Certaines anecdotes sont très drôles, et on a envie de les partager. Par exemple quand un Godard un brin railleur évoque une de ses consœurs : « Celle qui nous enterrera tous c’est Agnès Varda ! Ah, ah ! Et après, elle fera un dispositif. Un triptyque, comme un retable du Moyen Âge, qui s’appellerait Nouvelle vague et qu’elle exposerait chez Cartier ! » (p.74). D’autres récits jettent un éclairage différent sur des rencontres godardiennes qu’on pensait à sens unique. Par exemple celle avec Pierre Bourdieu, qu’on voit dans La sociologie est un sport de combat (2001) (film que Pierre Carles consacre au sociologue) recevoir perplexe des collages godardiens. En réalité, une rencontre avait été organisée peu de temps auparavant par Libération à l’initiative de Godard pour qu’ils évoquent ensemble leur vision des Passagers (1999) de Jean-Claude Guiguet (rencontre non publiée faute au désamour de Bourdieu pour le film). De fait, les quelques évocations de la vie du journal Libération et des personnalités qui l’ont nourri font parfois de ce livre un vrai petit manuel pour apprentis critiques de cinéma.
Outre ces descriptions d’un réel intérêt, on est surtout surpris par l’aisance de Séguret à entrer dans le cinéma de Godard pour en dire parfois de très belles choses, des notations fines et simples (« comme il a pris le goût d’une certaine saturation des couleurs, Godard cultive aujourd’hui une saturation des dimensions, des points de vue et des profondeurs », p.22) qui révèlent des intuitions critiques fortes, piochées sans façon dans les films.
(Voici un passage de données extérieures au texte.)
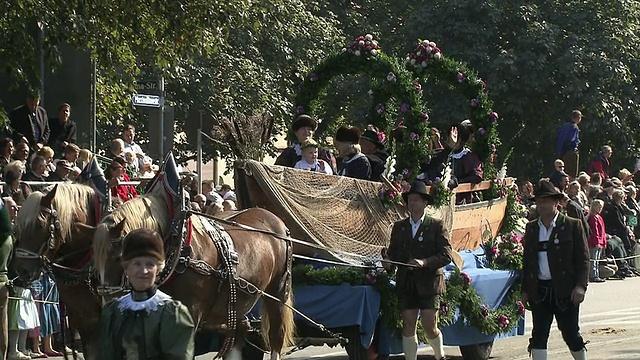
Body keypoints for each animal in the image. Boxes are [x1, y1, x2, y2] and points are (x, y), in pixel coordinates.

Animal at [91, 194, 296, 360]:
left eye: (119, 257)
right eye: (95, 261)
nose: (107, 301)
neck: (178, 248)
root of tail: (277, 220)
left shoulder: (192, 313)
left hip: (277, 292)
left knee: (276, 336)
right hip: (235, 302)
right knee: (238, 332)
Cependant, on suit moins le critique dans ses justifications un peu laborieuses des propos politiques de Godard ou dans les reproches qu’il peut lui faire (l’objection sur le cinéma pornographique dans la lettre qu’il lui adresse, p.97) : il faut plus de temps, de précision et de cohérence pour ce faire. La légèreté, mérite du livre, pèche dans tous les cas où apparaît un volontarisme (ici trop mou, ou trop rapide) du sens ou la tentation de faire de la pédagogie de l’œuvre (qui ne raccorde, pour les amateurs, qu’à des traits déjà connus). On sent poindre une sorte d’indifférence de Séguret à rationnaliser ou décrire le cinéma de Godard, ce qui n’est pas du tout un défaut (puisque les autres livres consacrés au cinéaste s’y attellent avec plus ou moins de succès – plus ou moins de hargne aussi) jusqu’à ce que le scrupule de dire quand même des choses assurées (et plus rassurantes) apparaisse par brusques éclairs, moins justifiés que surmoïques.
Ce livre en demi-teinte, inégal et plaisant comme tout objet où la part vivante brouille l’étiquette, figure bien une certaine manière de faire de la critique. Celle en vérité qui se pare des « mauvaises manières » de la cinéphilie, où l’exercice de la rencontre (avec les auteurs comme avec les films) se confronte avec le direct, frôle l’erreur ou la gêne, ignore les codes ou les prend avec un sérieux fou. Celle qu’ont illustré, bon gré mal gré, pas mal de critiques de Libération – on peut se demander si elle s’hérite et reste encore vivace aujourd’hui. Celle en tout cas que Séguret a appris (il le dit) et que Godard connaît, aussi bien. Alors, c’est peut-être le but caché de ce livre qui déclame son exception en même temps qu’il en constate la disparition.